- **Aim**: Without the pictures, set down the records below word for word.

(Data entries)
○ ○ ○ ○ ○ ○ ○
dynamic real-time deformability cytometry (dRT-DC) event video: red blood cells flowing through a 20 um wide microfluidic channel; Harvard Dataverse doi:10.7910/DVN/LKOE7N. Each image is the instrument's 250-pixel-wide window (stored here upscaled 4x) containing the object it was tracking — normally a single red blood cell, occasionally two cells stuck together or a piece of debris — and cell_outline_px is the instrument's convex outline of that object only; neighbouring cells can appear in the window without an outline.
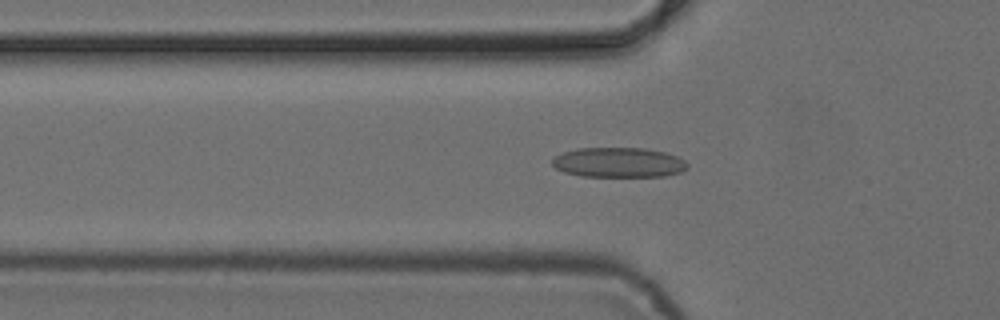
{"species": "common noctule bat (a hibernating species)", "species_latin": "Nyctalus noctula", "temperature_condition": "cold", "stored_images_in_passage": 54, "camera_frame_rate_fps": 3000, "um_per_image_px": 0.085, "animal": {"sex": "female", "body_mass_g": 24.6, "forearm_length_mm": 56.2}, "frame": {"image": 1, "passage_image": 18, "time_ms": 5.667, "image_size_px": [1000, 320], "cell_outline_px": [[688, 168], [680, 172], [664, 176], [580, 176], [564, 172], [556, 168], [552, 164], [552, 156], [576, 148], [644, 148], [664, 152], [676, 156], [684, 160], [688, 164]], "centroid_in_image_um": [52.55, 13.8], "position_along_channel_um": 73.2, "area_um2": 23.58}}
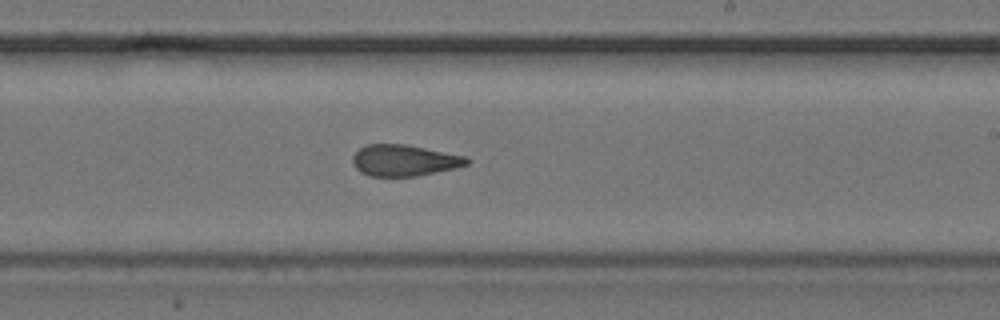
{"frame": {"image": 2, "passage_image": 32, "time_ms": 10.333, "image_size_px": [1000, 320], "cell_outline_px": [[472, 160], [468, 164], [456, 168], [416, 176], [368, 176], [360, 172], [352, 164], [352, 156], [364, 144], [408, 144], [464, 156]], "centroid_in_image_um": [34.34, 13.63], "position_along_channel_um": 254.7, "area_um2": 20.98}}
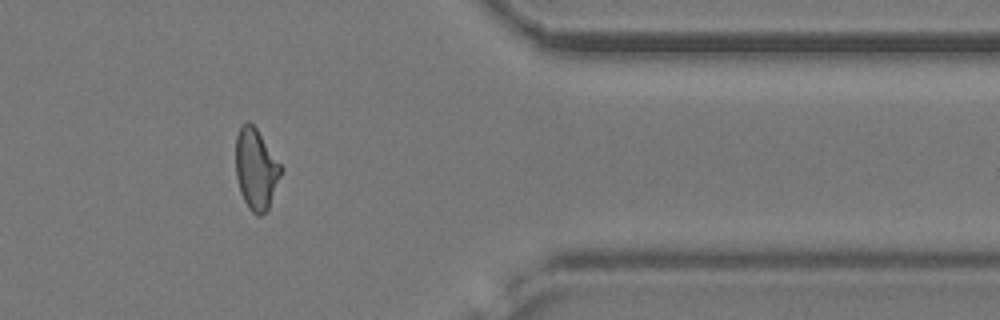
{"frame": {"image": 3, "passage_image": 44, "time_ms": 14.333, "image_size_px": [1000, 320], "cell_outline_px": [[284, 168], [268, 208], [260, 216], [256, 216], [248, 208], [240, 192], [236, 176], [236, 136], [240, 124], [248, 120], [256, 128]], "centroid_in_image_um": [21.76, 14.35], "position_along_channel_um": 389.6, "area_um2": 21.44}}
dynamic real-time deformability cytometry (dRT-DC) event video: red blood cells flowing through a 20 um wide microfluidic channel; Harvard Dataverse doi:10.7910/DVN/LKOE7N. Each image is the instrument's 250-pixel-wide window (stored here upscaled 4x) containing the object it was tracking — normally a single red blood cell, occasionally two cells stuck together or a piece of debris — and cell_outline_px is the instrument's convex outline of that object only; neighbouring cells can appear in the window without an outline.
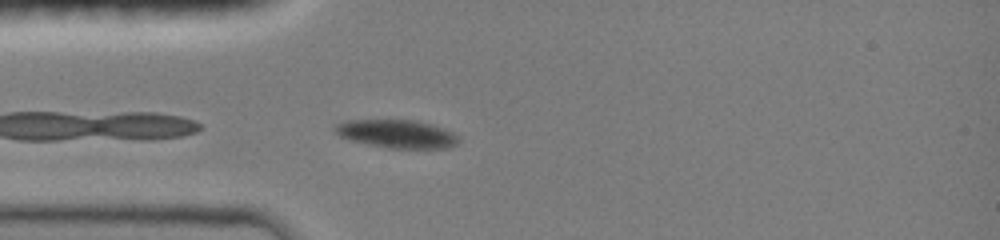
{"species": "common noctule bat (a hibernating species)", "species_latin": "Nyctalus noctula", "temperature_condition": "room temperature", "stored_images_in_passage": 12, "camera_frame_rate_fps": 3000, "um_per_image_px": 0.085, "animal": {"sex": "female", "body_mass_g": 19.0, "forearm_length_mm": 51.5}, "frame": {"image": 1, "passage_image": 1, "time_ms": 0.0, "image_size_px": [1000, 240], "cell_outline_px": [[460, 140], [456, 144], [448, 148], [388, 148], [368, 144], [352, 140], [340, 136], [332, 128], [336, 124], [344, 120], [416, 120], [452, 132]], "centroid_in_image_um": [33.69, 11.38], "position_along_channel_um": 51.3, "area_um2": 20.06}}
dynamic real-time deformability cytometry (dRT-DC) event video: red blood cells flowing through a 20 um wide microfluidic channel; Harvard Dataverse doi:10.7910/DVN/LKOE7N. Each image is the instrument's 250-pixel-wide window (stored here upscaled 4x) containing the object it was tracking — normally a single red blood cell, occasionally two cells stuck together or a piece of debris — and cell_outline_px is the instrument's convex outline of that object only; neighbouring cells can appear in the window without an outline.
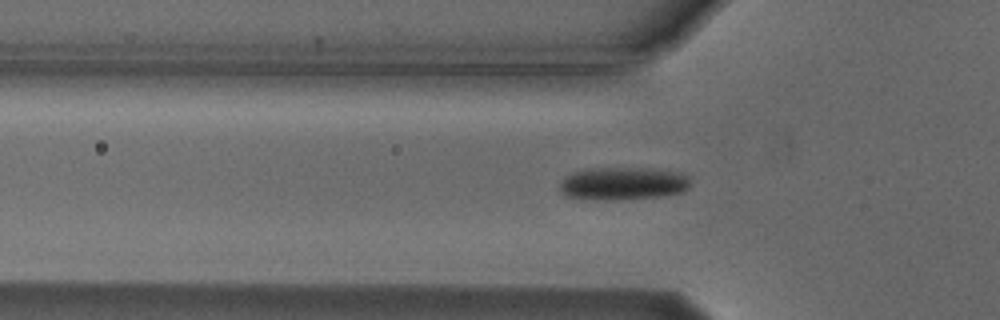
{"species": "Egyptian fruit bat (a non-hibernating species)", "species_latin": "Rousettus aegyptiacus", "temperature_condition": "cold", "stored_images_in_passage": 55, "camera_frame_rate_fps": 3000, "um_per_image_px": 0.085, "animal": {"sex": "male"}, "frame": {"image": 1, "passage_image": 17, "time_ms": 5.333, "image_size_px": [1000, 320], "cell_outline_px": [[688, 188], [684, 192], [660, 196], [608, 200], [604, 200], [568, 196], [560, 192], [560, 180], [564, 176], [572, 172], [584, 168], [652, 168], [680, 172], [688, 176]], "centroid_in_image_um": [52.93, 15.58], "position_along_channel_um": 72.9, "area_um2": 25.09}}
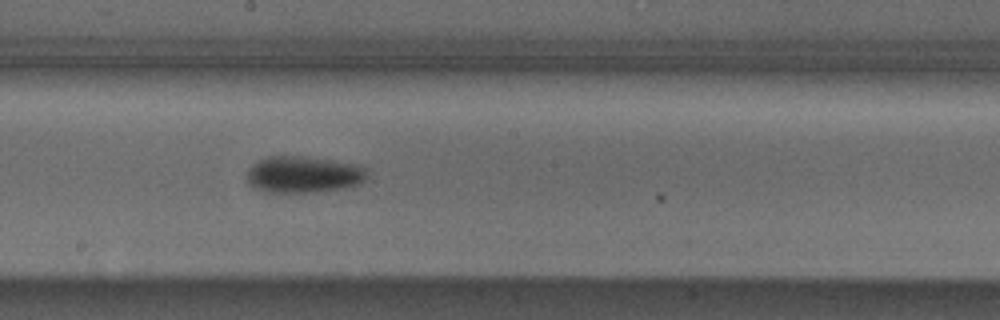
{"frame": {"image": 2, "passage_image": 29, "time_ms": 9.333, "image_size_px": [1000, 320], "cell_outline_px": [[368, 176], [360, 184], [344, 188], [312, 192], [268, 192], [252, 188], [248, 184], [244, 176], [248, 168], [256, 160], [268, 156], [304, 156], [360, 164], [368, 168]], "centroid_in_image_um": [25.77, 14.82], "position_along_channel_um": 222.4, "area_um2": 26.36}}
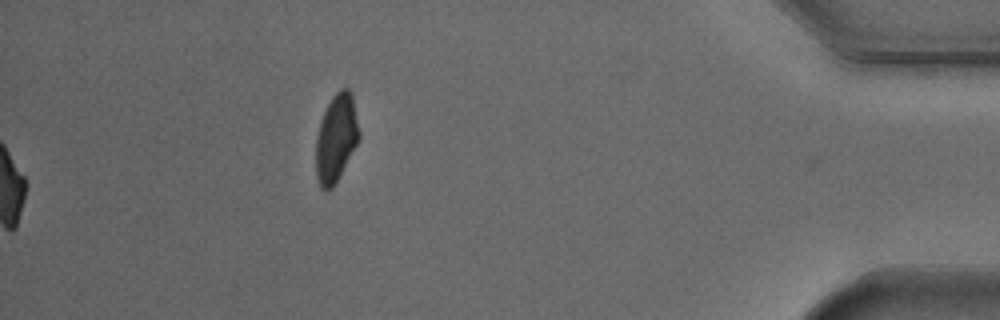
{"frame": {"image": 3, "passage_image": 55, "time_ms": 18.0, "image_size_px": [1000, 320], "cell_outline_px": [[360, 140], [340, 176], [332, 188], [320, 188], [316, 176], [316, 136], [324, 112], [332, 96], [340, 88], [348, 88], [352, 92], [360, 132]], "centroid_in_image_um": [28.6, 11.72], "position_along_channel_um": 406.6, "area_um2": 22.25}, "authors_computed_cell_mechanics": {"area_um2": 22.7732, "velocity_mm_per_s": 3.7398, "shape_relaxation_time_tau1_ms": 5.9584, "shape_relaxation_time_tau2_ms": null, "deformation_change_tau1": 0.1294, "deformation_change_tau2": null}}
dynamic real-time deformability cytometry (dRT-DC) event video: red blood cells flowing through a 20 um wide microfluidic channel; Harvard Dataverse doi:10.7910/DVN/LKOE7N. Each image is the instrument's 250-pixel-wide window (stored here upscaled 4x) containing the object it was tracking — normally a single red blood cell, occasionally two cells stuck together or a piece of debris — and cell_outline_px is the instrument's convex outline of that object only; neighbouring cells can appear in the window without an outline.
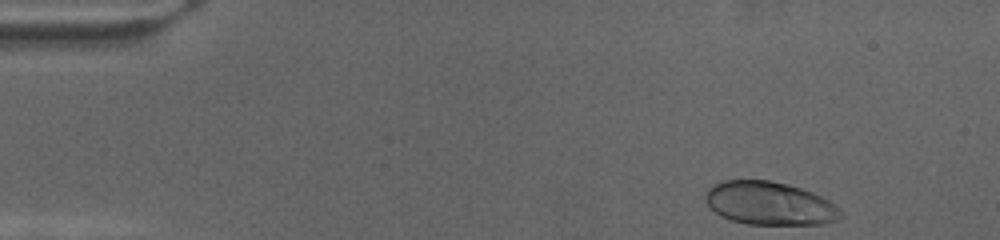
{"species": "human", "species_latin": "Homo sapiens", "temperature_condition": "cold", "stored_images_in_passage": 51, "camera_frame_rate_fps": 3000, "um_per_image_px": 0.085, "donor": {"sex": "female"}, "frame": {"image": 1, "passage_image": 1, "time_ms": 0.0, "image_size_px": [1000, 240], "cell_outline_px": [[844, 216], [836, 220], [824, 224], [748, 224], [732, 220], [720, 216], [704, 200], [704, 196], [708, 188], [712, 184], [724, 180], [768, 180], [788, 184], [812, 192], [828, 200], [840, 208], [844, 212]], "centroid_in_image_um": [65.42, 17.28], "position_along_channel_um": 19.6, "area_um2": 34.22}}
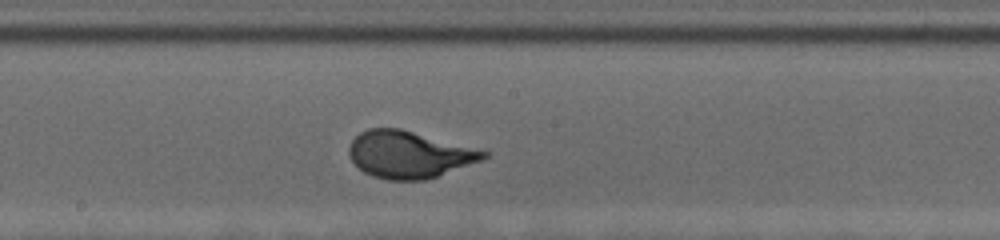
○ ○ ○ ○ ○ ○ ○
- **Exercise result**:
dynamic real-time deformability cytometry (dRT-DC) event video: red blood cells flowing through a 20 um wide microfluidic channel; Harvard Dataverse doi:10.7910/DVN/LKOE7N. Each image is the instrument's 250-pixel-wide window (stored here upscaled 4x) containing the object it was tracking — normally a single red blood cell, occasionally two cells stuck together or a piece of debris — and cell_outline_px is the instrument's convex outline of that object only; neighbouring cells can appear in the window without an outline.
{"species": "common noctule bat (a hibernating species)", "species_latin": "Nyctalus noctula", "temperature_condition": "cold", "stored_images_in_passage": 54, "camera_frame_rate_fps": 3000, "um_per_image_px": 0.085, "animal": {"sex": "female", "body_mass_g": 24.6, "forearm_length_mm": 56.2}, "frame": {"image": 1, "passage_image": 18, "time_ms": 5.667, "image_size_px": [1000, 320], "cell_outline_px": [[688, 168], [680, 172], [664, 176], [580, 176], [564, 172], [556, 168], [552, 164], [552, 156], [576, 148], [644, 148], [664, 152], [676, 156], [684, 160], [688, 164]], "centroid_in_image_um": [52.55, 13.8], "position_along_channel_um": 73.2, "area_um2": 23.58}}
{"frame": {"image": 2, "passage_image": 32, "time_ms": 10.333, "image_size_px": [1000, 320], "cell_outline_px": [[472, 160], [468, 164], [456, 168], [416, 176], [368, 176], [360, 172], [352, 164], [352, 156], [364, 144], [408, 144], [464, 156]], "centroid_in_image_um": [34.34, 13.63], "position_along_channel_um": 254.7, "area_um2": 20.98}}
{"frame": {"image": 3, "passage_image": 44, "time_ms": 14.333, "image_size_px": [1000, 320], "cell_outline_px": [[284, 168], [268, 208], [260, 216], [256, 216], [248, 208], [240, 192], [236, 176], [236, 136], [240, 124], [248, 120], [256, 128]], "centroid_in_image_um": [21.76, 14.35], "position_along_channel_um": 389.6, "area_um2": 21.44}}
dynamic real-time deformability cytometry (dRT-DC) event video: red blood cells flowing through a 20 um wide microfluidic channel; Harvard Dataverse doi:10.7910/DVN/LKOE7N. Each image is the instrument's 250-pixel-wide window (stored here upscaled 4x) containing the object it was tracking — normally a single red blood cell, occasionally two cells stuck together or a piece of debris — and cell_outline_px is the instrument's convex outline of that object only; neighbouring cells can appear in the window without an outline.
{"species": "common noctule bat (a hibernating species)", "species_latin": "Nyctalus noctula", "temperature_condition": "room temperature", "stored_images_in_passage": 12, "camera_frame_rate_fps": 3000, "um_per_image_px": 0.085, "animal": {"sex": "female", "body_mass_g": 19.0, "forearm_length_mm": 51.5}, "frame": {"image": 1, "passage_image": 1, "time_ms": 0.0, "image_size_px": [1000, 240], "cell_outline_px": [[460, 140], [456, 144], [448, 148], [388, 148], [368, 144], [352, 140], [340, 136], [332, 128], [336, 124], [344, 120], [416, 120], [452, 132]], "centroid_in_image_um": [33.69, 11.38], "position_along_channel_um": 51.3, "area_um2": 20.06}}
dynamic real-time deformability cytometry (dRT-DC) event video: red blood cells flowing through a 20 um wide microfluidic channel; Harvard Dataverse doi:10.7910/DVN/LKOE7N. Each image is the instrument's 250-pixel-wide window (stored here upscaled 4x) containing the object it was tracking — normally a single red blood cell, occasionally two cells stuck together or a piece of debris — and cell_outline_px is the instrument's convex outline of that object only; neighbouring cells can appear in the window without an outline.
{"species": "Egyptian fruit bat (a non-hibernating species)", "species_latin": "Rousettus aegyptiacus", "temperature_condition": "cold", "stored_images_in_passage": 55, "camera_frame_rate_fps": 3000, "um_per_image_px": 0.085, "animal": {"sex": "male"}, "frame": {"image": 1, "passage_image": 17, "time_ms": 5.333, "image_size_px": [1000, 320], "cell_outline_px": [[688, 188], [684, 192], [660, 196], [608, 200], [604, 200], [568, 196], [560, 192], [560, 180], [564, 176], [572, 172], [584, 168], [652, 168], [680, 172], [688, 176]], "centroid_in_image_um": [52.93, 15.58], "position_along_channel_um": 72.9, "area_um2": 25.09}}
{"frame": {"image": 2, "passage_image": 29, "time_ms": 9.333, "image_size_px": [1000, 320], "cell_outline_px": [[368, 176], [360, 184], [344, 188], [312, 192], [268, 192], [252, 188], [248, 184], [244, 176], [248, 168], [256, 160], [268, 156], [304, 156], [360, 164], [368, 168]], "centroid_in_image_um": [25.77, 14.82], "position_along_channel_um": 222.4, "area_um2": 26.36}}
{"frame": {"image": 3, "passage_image": 55, "time_ms": 18.0, "image_size_px": [1000, 320], "cell_outline_px": [[360, 140], [340, 176], [332, 188], [320, 188], [316, 176], [316, 136], [324, 112], [332, 96], [340, 88], [348, 88], [352, 92], [360, 132]], "centroid_in_image_um": [28.6, 11.72], "position_along_channel_um": 406.6, "area_um2": 22.25}, "authors_computed_cell_mechanics": {"area_um2": 22.7732, "velocity_mm_per_s": 3.7398, "shape_relaxation_time_tau1_ms": 5.9584, "shape_relaxation_time_tau2_ms": null, "deformation_change_tau1": 0.1294, "deformation_change_tau2": null}}
dynamic real-time deformability cytometry (dRT-DC) event video: red blood cells flowing through a 20 um wide microfluidic channel; Harvard Dataverse doi:10.7910/DVN/LKOE7N. Each image is the instrument's 250-pixel-wide window (stored here upscaled 4x) containing the object it was tracking — normally a single red blood cell, occasionally two cells stuck together or a piece of debris — and cell_outline_px is the instrument's convex outline of that object only; neighbouring cells can appear in the window without an outline.
{"species": "human", "species_latin": "Homo sapiens", "temperature_condition": "cold", "stored_images_in_passage": 51, "camera_frame_rate_fps": 3000, "um_per_image_px": 0.085, "donor": {"sex": "female"}, "frame": {"image": 1, "passage_image": 1, "time_ms": 0.0, "image_size_px": [1000, 240], "cell_outline_px": [[844, 216], [836, 220], [824, 224], [748, 224], [732, 220], [720, 216], [704, 200], [704, 196], [708, 188], [712, 184], [724, 180], [768, 180], [788, 184], [812, 192], [828, 200], [840, 208], [844, 212]], "centroid_in_image_um": [65.42, 17.28], "position_along_channel_um": 19.6, "area_um2": 34.22}}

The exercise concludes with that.